DATA PROVIDED
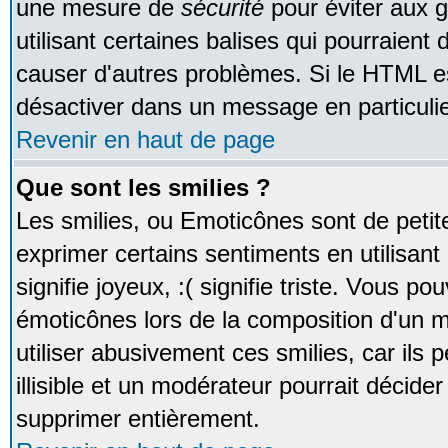
une mesure de
sécurité
pour éviter aux 
utilisant certaines balises qui pourraient
causer d'autres problèmes. Si le HTML es
désactiver dans un message en particulie
Revenir en haut de page
Que sont les smilies ?
Les smilies, ou Emoticônes sont de petite
exprimer certains sentiments en utilisant 
signifie joyeux, :( signifie triste. Vous po
émoticônes lors de la composition d'un
utiliser abusivement ces smilies, car ils
illisible et un modérateur pourrait décider
supprimer entièrement.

YOUR TASK
Among the records above, a stretch begins at the line containing "pour éviter aux" and ends at the line containing "Les smilies, ou Emoticônes sont de petite". Restate that stretch word for word, and nothing else.

ANSWER SECTION
pour éviter aux 
utilisant certaines balises qui pourraient
causer d'autres problèmes. Si le HTML es
désactiver dans un message en particulie
Revenir en haut de page
Que sont les smilies ?
Les smilies, ou Emoticônes sont de petite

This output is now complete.